As a Clinical Trial Manager, you will play a pivotal role in planning, executing, and overseeing clinical trials focused on ophthalmology. You will work in close collaboration with the Director, Clinical Operations to ensure the successful execution of assigned clinical trials. This role reports into the VP, Clinical Operations. This is a unique opportunity to make a significant impact on the development of innovative therapies that have the potential to transform the field of ophthalmology.

Responsibilities:

• In conjunction with the Director, Clinical Operations, lead and manage the planning, execution and oversight of clinical trials, ensuring they are conducted in compliance with regulatory guidelines, company standards and timelines.
• Collaborate with medical and scientific teams to develop and refine clinical trial protocols, including trial design, patient eligibility criteria and clinical endpoints.
• Maintain a deep understanding of ICH GCP/global regulatory requirements and ensure that trials are Inspection Ready at all times.
• Input into trial budgets, including the allocation of resources and the negotiation of contracts with vendors and clinical research organizations (CROs).
• Identify and mitigate risks that could impact the successful execution of clinical trials and develop contingency plans as needed.
• Oversee activities and manage third-party vendors.
• Ensure the quality and integrity of clinical trial data by collaborating with data management teams and overseeing data collection.
• Oversee safety reporting and pharmacovigilance activities, including adverse event monitoring and reporting to regulatory authorities.
• Maintain open and transparent communication with internal and external stakeholders, including investigators, key opinion leaders and vendors.
• Oversee and ensure accurate and up-to-date documentation is always maintained in the Trial Master Files.
• Provide regular updates on trial progress for internally and external meetings.
• Representing AAVantgarde externally at meetings and conferences.

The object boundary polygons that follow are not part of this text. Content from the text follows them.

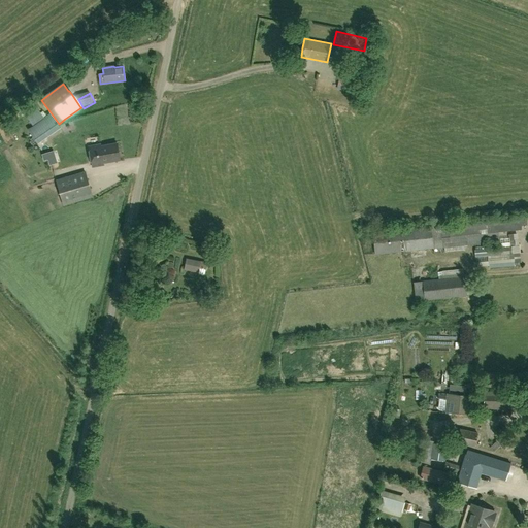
[(44,117),(33,102),(22,109),(32,125),(44,117)]
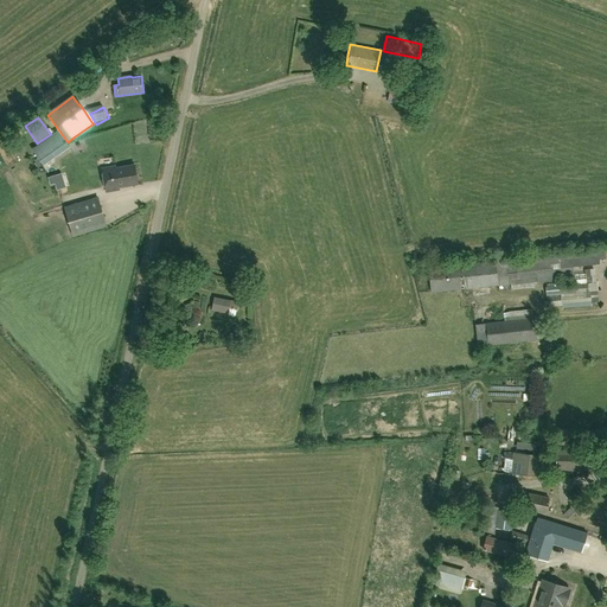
[(119,186),(138,184),(135,166),(116,168),(116,166),(102,168),(106,191),(120,189),(119,186)]
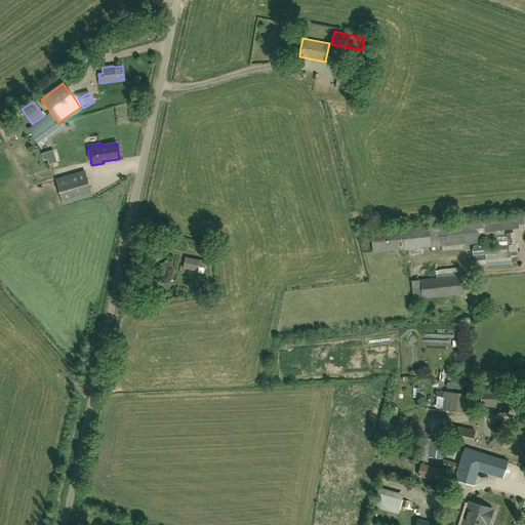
[(50,160),(56,156),(52,151),(47,155),(50,160)]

Qualifications: Skills and Capabilities

• Demonstrate flexibility, adaptability and professional maturity to understand priorities and anticipate needs proactively and readily.
• Detail-oriented and highly organized, with the ability to manage multiple tasks simultaneously.
• Excellent problem-solving, decision making and negotiation skills.
• Excellent communication skills both written and verbal, internal and external, working in a team as well as working independently.
• Able to manage and promote KOL relationships.
• Strong knowledge of regulatory requirements and GCP.
• Experience working in a startup environment or with biotechnology companies desirable.
• Willingness to travel as required for site visits, conferences and meetings.

Education and Experience:

• Ophthalmology and gene therapy experience desirable.
• Bachelor's or Master's degree in a related scientific discipline.
• Proven experience in clinical trial management.
• Highly proficient in Microsoft Office including Outlook, Word, Excel and PowerPoint.